(Collection entries)
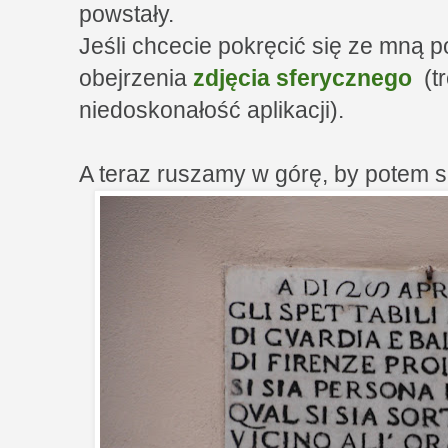
powstały.
Jeśli chcecie pokręcić się ze mną 
obejrzenia
zdjęcia sferycznego
(t
niedoskonałość aplikacji).
A teraz ruszamy w górę, by potem s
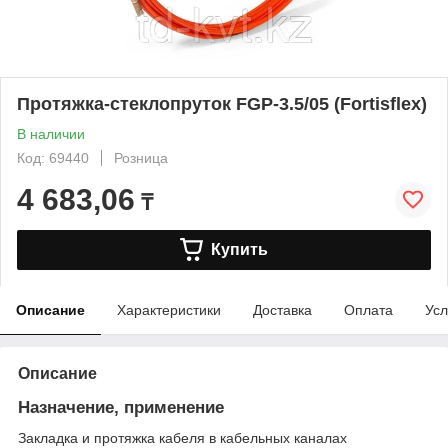
Протяжка-стеклопруток FGP-3.5/05 (Fortisflex)
В наличии
Код: 69440
Розница
4 683,06
₸
Купить
Описание
Характеристики
Доставка
Оплата
Усл
Описание
Назначение, применение
Закладка и протяжка кабеля в кабельных каналах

- **EXERCISE DESCRIPTION**: Please set down every line of the data above precisely, dropping the images.

- **EXERCISE ANSWER**:
powstały.
Jeśli chcecie pokręcić się ze mną 
obejrzenia
zdjęcia sferycznego
(t
niedoskonałość aplikacji).
A teraz ruszamy w górę, by potem s
Протяжка-стеклопруток FGP-3.5/05 (Fortisflex)
В наличии
Код: 69440
Розница
4 683,06
₸
Купить
Описание
Характеристики
Доставка
Оплата
Усл
Описание
Назначение, применение
Закладка и протяжка кабеля в кабельных каналах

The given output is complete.